(Records excerpted from a collection)
════

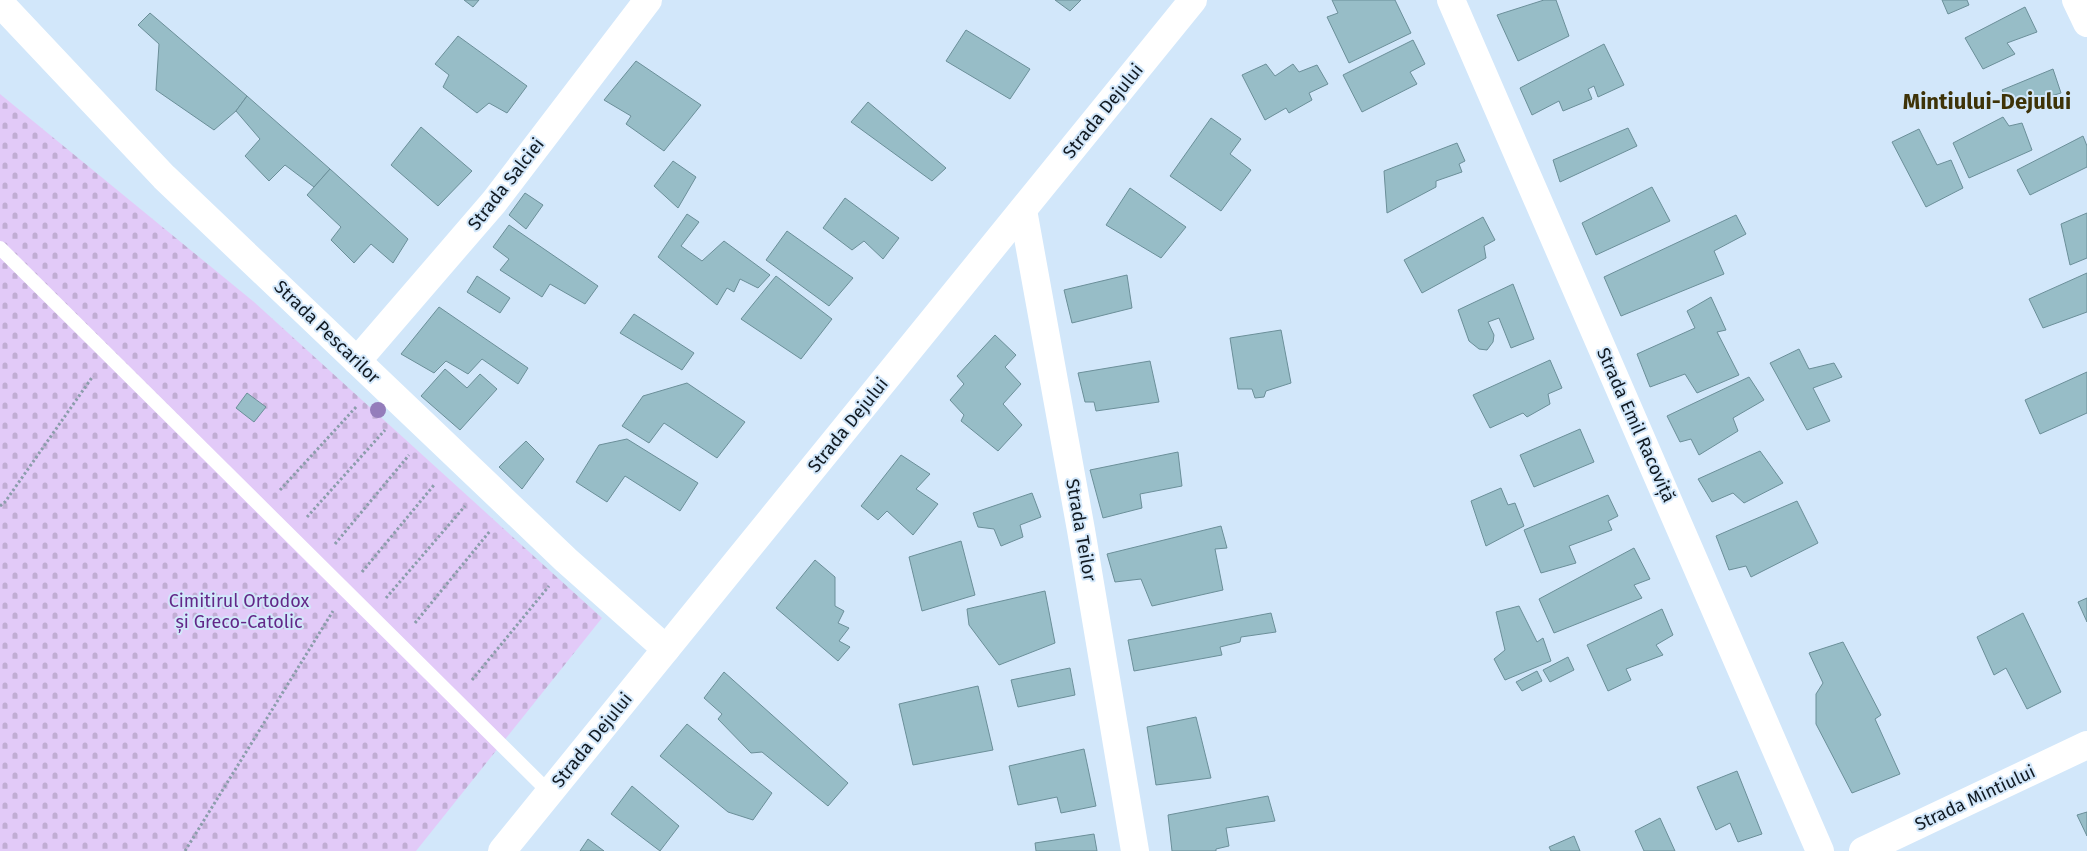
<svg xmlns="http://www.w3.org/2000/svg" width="2087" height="851" font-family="'Fira Sans',sans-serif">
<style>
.cemetery{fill:url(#cemetery-stones)}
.building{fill:#97bdc7;stroke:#6b8f99}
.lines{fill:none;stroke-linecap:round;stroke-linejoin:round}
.path{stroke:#8c9dac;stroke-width:3;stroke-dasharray:2.5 2.5;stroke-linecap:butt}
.service{stroke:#fff;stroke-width:14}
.minor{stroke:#fff;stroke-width:28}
.secondary{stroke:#fff;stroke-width:28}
.tree{fill:#947dbb}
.labels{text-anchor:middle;stroke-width:4;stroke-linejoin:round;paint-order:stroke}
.street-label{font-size:18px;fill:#101921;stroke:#d2e7fa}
.park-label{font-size:18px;fill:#622788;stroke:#d2e7fa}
.district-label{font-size:22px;font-weight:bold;fill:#3e3308;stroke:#d2e7fa}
</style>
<defs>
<pattern id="cemetery-stones" width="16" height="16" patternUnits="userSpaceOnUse" patternTransform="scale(1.25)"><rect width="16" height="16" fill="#e2caf8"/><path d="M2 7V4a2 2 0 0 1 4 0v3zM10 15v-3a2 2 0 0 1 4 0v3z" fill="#c1add4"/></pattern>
</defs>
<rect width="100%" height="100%" fill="#d2e7fa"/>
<path class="cemetery" d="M0 94 254 302 602 618 416 851H0Z"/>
<g class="building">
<path d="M464 0H479L473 7Z"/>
<path d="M1055 0H1081L1070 11Z"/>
<path d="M1332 0H1395L1411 33 1349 63 1327 17 1338 13Z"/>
<path d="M1544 0H1556L1569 36 1518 61 1497 15Z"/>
<path d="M1942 0H1967L1969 5 1948 14Z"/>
<path d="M2025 7 2037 32 2007 43 2015 54 1983 69 1965 38Z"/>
<path d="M150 13 247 96 236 111 214 130 156 90 159 44 138 25Z"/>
<path d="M966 30 1030 69 1010 99 946 61Z"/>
<path d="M458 36 527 86 507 113 489 103 477 113 443 87 449 75 435 64Z"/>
<path d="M1413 40 1425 64 1410 72 1417 84 1362 112 1343 75Z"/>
<path d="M1604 44 1624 85 1598 97 1594 86 1588 89 1592 99 1563 111 1559 101 1532 115 1520 88Z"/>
<path d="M636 61 701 105 664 151 626 124 631 116 604 100Z"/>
<path d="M1266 64 1275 76 1293 64 1299 72 1317 65 1328 84 1309 93 1312 100 1289 113 1286 108 1265 120 1242 75Z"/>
<path d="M2053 69 2061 93 2012 108 2002 90Z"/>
<path d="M247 96 330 169 314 187 285 165 269 181 245 156 260 139 236 111Z"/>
<path d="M868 102 946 168 932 181 851 122Z"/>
<path d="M2003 117 2009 126 2022 123 2032 150 1969 178 1953 143Z"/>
<path d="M1211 118 1241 139 1230 154 1251 170 1221 211 1170 176Z"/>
<path d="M421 127 472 171 438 206 391 165Z"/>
<path d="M1628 128 1637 146 1560 182 1553 160Z"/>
<path d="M1919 129 1937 165 1951 160 1963 188 1926 207 1892 142Z"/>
<path d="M2083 136 2087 146V167L2030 195 2017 170Z"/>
<path d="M1457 143 1465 161 1459 164 1462 172 1436 181V187L1387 213 1384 171Z"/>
<path d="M673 161 696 177 678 208 654 186Z"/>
<path d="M330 169 408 239 393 263 371 244 354 263 331 240 341 227 307 195Z"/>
<path d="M1652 187 1670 221 1596 255 1582 223Z"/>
<path d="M1130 188 1186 227 1161 258 1106 225Z"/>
<path d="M525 193 543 205 526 229 509 215Z"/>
<path d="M845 198 899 238 883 259 864 241 852 250 823 228Z"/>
<path d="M2087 213V258L2070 265 2061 224Z"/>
<path d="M687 214 699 222 681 246 702 261 724 241 770 275 758 288 740 279 734 292 727 288 717 305 658 257Z"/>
<path d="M1736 215 1746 234 1714 251 1724 274 1621 316 1604 277Z"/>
<path d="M1483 217 1495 240 1484 246 1486 258 1422 293 1404 260Z"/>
<path d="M509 225 598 286 585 304 550 284 542 297 500 270 509 259 493 247Z"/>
<path d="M787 231 853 278 829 306 766 260Z"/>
<path d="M2087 273V312L2043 328 2029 299Z"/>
<path d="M1127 275 1132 308 1072 323 1064 290Z"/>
<path d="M477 276 510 298 500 313 467 292Z"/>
<path d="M776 276 832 319 801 359 741 319Z"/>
<path d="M1513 284 1534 339 1511 348 1499 318 1488 322 1494 335 1493 342 1487 350 1479 349 1469 341 1458 310Z"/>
<path d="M1711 297 1726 330 1717 332 1739 375 1697 393 1685 374 1650 387 1637 354 1695 328 1687 311Z"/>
<path d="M439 307 528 368 518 384 482 359 468 374 446 361 434 373 401 354Z"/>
<path d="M634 314 694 353 682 370 620 333Z"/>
<path d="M1281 330 1291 383 1266 391 1264 397 1255 398 1252 389H1238L1230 338Z"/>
<path d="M995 335 1016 355 1005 367 1021 384 1003 404 1022 425 998 451 961 421 964 415 950 400 964 384 957 376Z"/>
<path d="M1799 349 1809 369 1834 363 1842 377 1813 388 1830 421 1807 430 1770 363Z"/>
<path d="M1550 360 1562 388 1548 394 1550 404 1527 417 1523 413 1490 428 1473 395Z"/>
<path d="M1150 361 1159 402 1096 411 1094 402H1085L1078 373Z"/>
<path d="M445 369 467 388 480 374 497 389 460 430 421 396Z"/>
<path d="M2087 372V413L2040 434 2025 400Z"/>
<path d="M1749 377 1764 400 1733 418 1738 431 1699 455 1691 439 1680 442 1667 416Z"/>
<path d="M687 383 745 422 717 458 664 423 649 443 622 426 643 396Z"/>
<path d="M247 393 266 407 254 422 236 408Z"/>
<path d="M1580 429 1594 462 1534 487 1520 455Z"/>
<path d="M627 439 698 483 680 511 625 476 607 502 576 482 599 445Z"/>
<path d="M526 441 544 459 522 489 499 467Z"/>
<path d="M1760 451 1783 483 1744 503 1733 493 1712 502 1698 479Z"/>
<path d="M1178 452 1182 486 1140 494 1142 508 1103 518 1090 470Z"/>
<path d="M901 455 930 474 916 489 938 504 913 535 887 511 878 520 861 506Z"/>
<path d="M1501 488 1508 505 1515 503 1524 526 1486 546 1471 501Z"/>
<path d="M1032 493 1041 517 1020 525 1023 537 1001 546 994 529 978 527 973 513Z"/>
<path d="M1608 495 1618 516 1608 521 1612 530 1569 546 1576 563 1541 573 1524 530Z"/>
<path d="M1797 501 1818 543 1751 577 1746 566 1729 570 1716 536Z"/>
<path d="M1221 526 1227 548 1215 549 1223 590 1152 606 1141 579 1115 582 1107 554Z"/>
<path d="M961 541 975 595 922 611 909 557Z"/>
<path d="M1634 548 1650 579 1634 585 1642 598 1554 633 1539 599Z"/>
<path d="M815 560 835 577V606L844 611 838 623 849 628 839 641 850 647 838 661 776 608Z"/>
<path d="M1045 591 1055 643 999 665 969 625 967 609Z"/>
<path d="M2087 598V622L2078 602Z"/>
<path d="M1519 606 1537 642 1543 638 1551 661 1505 680 1494 659 1505 650 1496 612Z"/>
<path d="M1662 609 1673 635 1656 645 1663 655 1626 669 1631 680 1608 691 1587 645Z"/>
<path d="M1271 613 1276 632 1241 637 1240 642 1220 647 1222 655 1134 671 1128 640Z"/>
<path d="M2023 613 2061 692 2027 709 2006 668 1994 675 1977 637Z"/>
<path d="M1843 642 1881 715 1875 719 1900 774 1852 793 1816 724V694L1823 683 1809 653Z"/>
<path d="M1568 657 1574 670 1550 682 1543 670Z"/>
<path d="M1070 668 1075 695 1018 707 1011 680Z"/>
<path d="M1537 671 1542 681 1522 691 1516 682Z"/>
<path d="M724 672 848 783 828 806 762 752 751 753 718 719 722 714 704 698Z"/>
<path d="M978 686 993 750 913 765 899 704Z"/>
<path d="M1196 717 1211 778 1156 785 1147 727Z"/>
<path d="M687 724 772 793 753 820 728 812 660 756Z"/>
<path d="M1084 749 1096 806 1061 813 1057 797 1018 805 1009 766Z"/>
<path d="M1737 771 1762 834 1738 842 1730 823 1716 830 1697 787Z"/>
<path d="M632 786 679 826 660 851 611 814Z"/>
<path d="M1268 796 1275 821 1226 828 1229 846 1216 849V851H1172L1168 815Z"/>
<path d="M2087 812V836L2077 815Z"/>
<path d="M1660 818 1675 851H1644L1635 831Z"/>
<path d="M1094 834 1097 851H1036L1035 843Z"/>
<path d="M1574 836 1580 851H1551L1549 847Z"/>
<path d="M588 839 604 851H580Z"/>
</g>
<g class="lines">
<g class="path">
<path d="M280 490 357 406"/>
<path d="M0 506 5 502 93 376"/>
<path d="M307 517 385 430"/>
<path d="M335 544 409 455"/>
<path d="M362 572 434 485"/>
<path d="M386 598 465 506"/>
<path d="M415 623 490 531"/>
<path d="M472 680 549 586"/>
<path d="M185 851 333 611"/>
</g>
<path class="service" d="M0 248 550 793"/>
<g class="minor">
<path d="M1451 0 1820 851"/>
<path d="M2076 0 2087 23"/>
<path d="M0 3 164 177 566 560 666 649"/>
<path d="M1023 210 1081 530 1135 851"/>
<path d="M357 361 494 202 648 0"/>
</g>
<g class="secondary">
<path d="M502 851 1193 0"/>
<path d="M1863 851 2087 745"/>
</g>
</g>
<circle class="tree" cx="378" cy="410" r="8"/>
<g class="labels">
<g class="street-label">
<text transform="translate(1103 111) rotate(-51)" y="6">Strada Dejului</text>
<text transform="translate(506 184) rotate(-52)" y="6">Strada Salciei</text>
<text transform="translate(327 332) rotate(44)" y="6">Strada Pescarilor</text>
<text transform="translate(848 425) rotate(-51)" y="6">Strada Dejului</text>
<text transform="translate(1636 425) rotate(66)" y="6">Strada Emil Racoviță</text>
<text transform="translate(1081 530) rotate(80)" y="6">Strada Teilor</text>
<text transform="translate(592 740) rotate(-51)" y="6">Strada Dejului</text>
<text transform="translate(1975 798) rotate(-25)" y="6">Strada Mintiului</text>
</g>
<g class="park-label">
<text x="239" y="607">Cimitirul Ortodox<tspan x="239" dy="21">și Greco-Catolic</tspan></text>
</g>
<g class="district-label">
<text x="1987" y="109">Mintiului-Dejului</text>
</g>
</g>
</svg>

════

*Exercise directions*: Collect the lines of the data that carry the word "round".

*Completed exercise*:
.lines{fill:none;stroke-linecap:round;stroke-linejoin:round}
.labels{text-anchor:middle;stroke-width:4;stroke-linejoin:round;paint-order:stroke}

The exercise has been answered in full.